До царского домика, который скромненько притулился у строящейся Петропавловки, доехали быстро. Морозец был знатный, аж щеки пощипывало, и пахло свежей сосновой стружкой от этих бесконечных строек. Полозья нашей колымаги по укатанному снегу скрипели. Рядом сидел хмурый поручик Орлов, весь в себе. Видать, тоже нутром чуял, что вызов к самому Государю, да еще с моими «тактическими заморочками» — не предвещает ничего хорошего.
— Держись, Петр Алексеич, — буркнул он, в сторону глядя, когда уже подкатывали. — Царь-батюшка у нас крут нравом, да справедливый. Если мысли твои дельные — оценит. А нет — ну, извиняй. Главное — руби правду-матку, как есть. Он такое страсть как любит.
Я только головой мотнул. Прямо-то я говорить привык, кто б спорил.
В руках — новая толстенная тетрадка, куда я все свои мыслишки строчил: и как фузеи подрихтовать, и про гранаты с картечью, а главное — как нашим солдатикам в поле жизнь сохранить, да шведу побольнее вломить. Чертежи там, конечно, корявые, схемы от руки набросаны, расчеты — проще некуда, но каждая строчка сто раз обмозгована.
В голове — каша из обрывков фраз, аргументов, которые я себе накручивал. И слова Брюса тут же всплыли: главный враг — не шведский лазутчик, а косность наша, нежелание от привычного отходить.
И ведь прав он был! Вот сейчас и предстоит это самое «привычное» через колено ломать. Получится ли?
Домик Петра, в отличие от пышных хором московских бояр, прямо-таки дышал спартанской простотой. Бревенчатые стены, низкие потолки, смолой тянет. В крохотной прихожей нас встретил молчун-денщик, на лавку у стены кивнул. Ждали недолго, а показалось — вечность прошла. Наконец дверь в соседнюю горенку скрипнула, и тот же денщик:
— Его Величество ожидает-с.
Захожу, Орлов за мной. И тут я, мягко говоря, обалдел. Я-то думал, с Царем один на один поговорим, ну, может, Брюс еще будет, как мой куратор. А тут…
В небольшой натопленной комнатушке, за длиннющим столом, покрытым зеленым сукном, сидел сам Государь и целый синклит военных шишек! Блеск, мундиры с иголочки, парики напудрены по последней моде… Брюса я узнал, он чуть в сторонке от Царя примостился и как-то нервно гусиное перо крутил в пальцах.
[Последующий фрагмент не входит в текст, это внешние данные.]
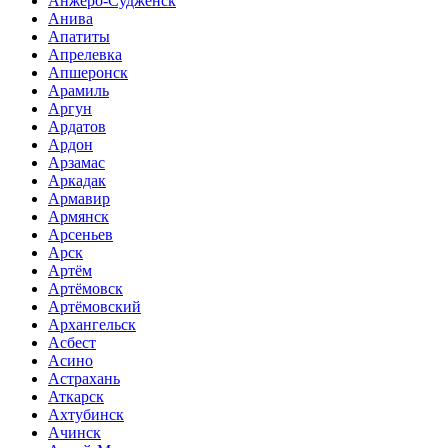
Анжеро-Судженск
Анива
Апатиты
Апрелевка
Апшеронск
Арамиль
Аргун
Ардатов
Ардон
Арзамас
Аркадак
Армавир
Армянск
Арсеньев
Арск
Артём
Артёмовск
Артёмовский
Архангельск
Асбест
Асино
Астрахань
Аткарск
Ахтубинск
Ачинск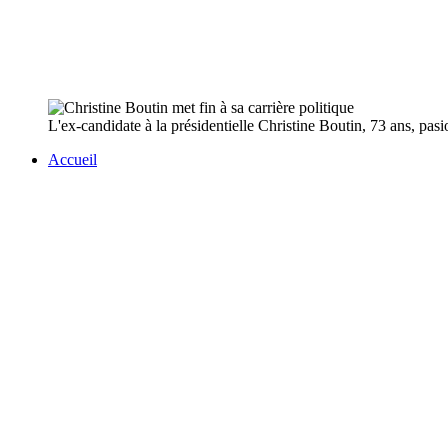
L'ex-candidate à la présidentielle Christine Boutin, 73 ans, pasi
Accueil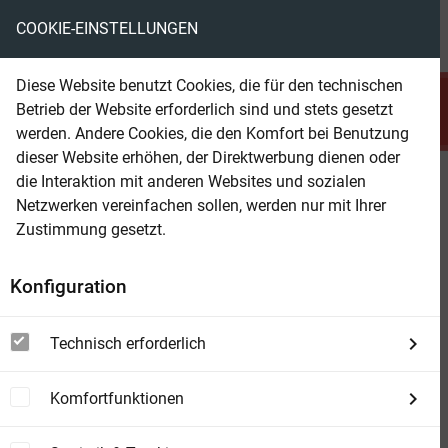
COOKIE-EINSTELLUNGEN
menu
local_library
favorite
shopping_cart
account_circle
Diese Website benutzt Cookies, die für den technischen
search
Betrieb der Website erforderlich sind und stets gesetzt
Suchen
werden. Andere Cookies, die den Komfort bei Benutzung
dieser Website erhöhen, der Direktwerbung dienen oder
die Interaktion mit anderen Websites und sozialen
Beam Shop
Oxygen
Netzwerken vereinfachen sollen, werden nur mit Ihrer
Welt ohne Sauerstoff. Klimathriller
Zustimmung gesetzt.
Konfiguration
Technisch erforderlich
Komfortfunktionen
И Меньшикова, который на меня пялился с таким откровенным любопытством, будто я диковинный зверь какой. И хмурого Апраксина, и осторожного Головкина, и еще кучу генералов с полковниками, имен которых я и не знал, но рожи у них были — мама не горюй: обветренные, в шрамах, видать, не один пуд соли съели в походах да баталиях. От такого количества исторических личностей у меня аж дыхание перехватило.